I was delighted to watch at the film Club one of the most revered films of Hitchcock. Rear Window is a masterpiece of perspective, tension and fear, and I believe a photographer has a lot to learn from this one, as well as all other movies of the esteemed director.
Just as the hero is trapped in a wheelchair, the viewer is trapped too: in his point of view, in his lack of options, in his limited freedom. Roger Ebert discusses the scenario with a keen eye for details and with an avid desire to disect the man in the wheelchair. The secret watch Jeff maintains on his neighbours becomes a shared obsession with the viewer, a kind of voyeurism we could learn from a lot, should we be attracted to such a thing. I must admit I used a tele lens and often felt the same way as Jeff, hiding, observing, following.
Actually, the whole movie is a strange metaphor for the fascination of voyeurism and the conclusions (sometimes wrong) the voyeur can draw from observing from the distance. Apart from his particular kind of “pleasure”, the voyeur believes he can understand from a vantage point everything that goes on with his subject. It turns out it may be wrong. Thank goodness we, as photographers, do not need to question the inner motifs of our subjects, suppose we capture a great shot. It is the role of the public to make assumptions, not ours.

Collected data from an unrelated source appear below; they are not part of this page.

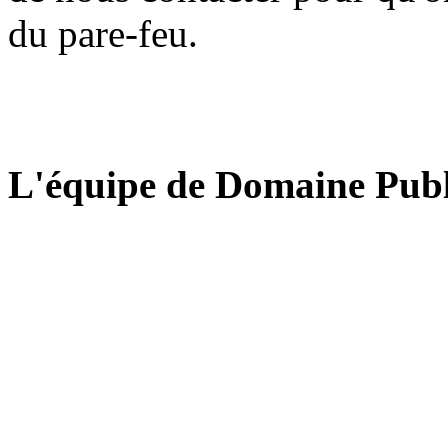
du pare-feu.
L'équipe de Domaine Publ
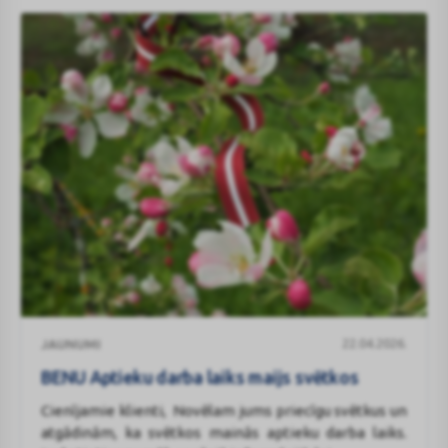
maratona
distancēs!
BENU
22.04.2026.
JAUNUMI
Aptieku
darba
BENU Aptieku darba laiks maijs svētkos
laiks
Cienījamie klienti, Novēlam jums priecīgu svētkus un
maijs
atgādinām, ka svētkos mainās aptieku darba laiks.
svētkos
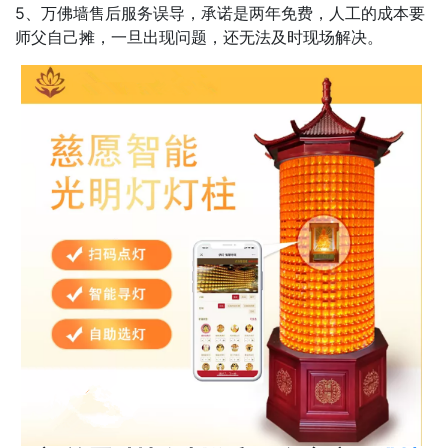
5、万佛墙售后服务误导，承诺是两年免费，人工的成本要
师父自己摊，一旦出现问题，还无法及时现场解决。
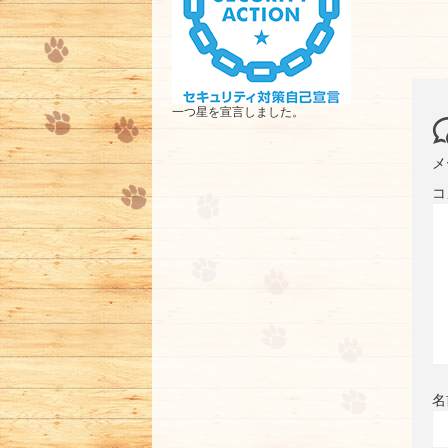
一つ星を宣言しました。
メ
コ
名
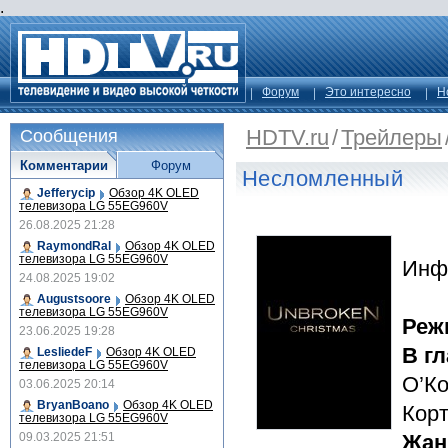
.
Форум
Это интересно
Н
HDTV.ru
/
Трейлеры
Сообщения
Комментарии
Форум
Несломленный
Jefferycip
Обзор 4K OLED
телевизора LG 55EG960V
26.08.2025 21:28
RaymondRal
Обзор 4K OLED
телевизора LG 55EG960V
Инф
24.08.2025 19:02
Augustsoore
Обзор 4K OLED
телевизора LG 55EG960V
Реж
23.06.2025 19:28
В г
LesliedeF
Обзор 4K OLED
телевизора LG 55EG960V
О’Ко
03.06.2025 20:14
BryanBoano
Обзор 4K OLED
Кор
телевизора LG 55EG960V
09.03.2025 21:51
Жан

Returning to the movie, I believe Jeff is a good role model for a photographer. He is naturally curious, he likes to look. We cannot discover anything new unless we train our curiosity, even when we are limited in our moves by a phisical injury. However, the passive role the main character of Rear Window has is not something we should approve. He is no moralist, no action figure, no god doer. I believe that we, as artists, should we witness injustice, must not just capture it on camera, but also point it out and try to do something about it.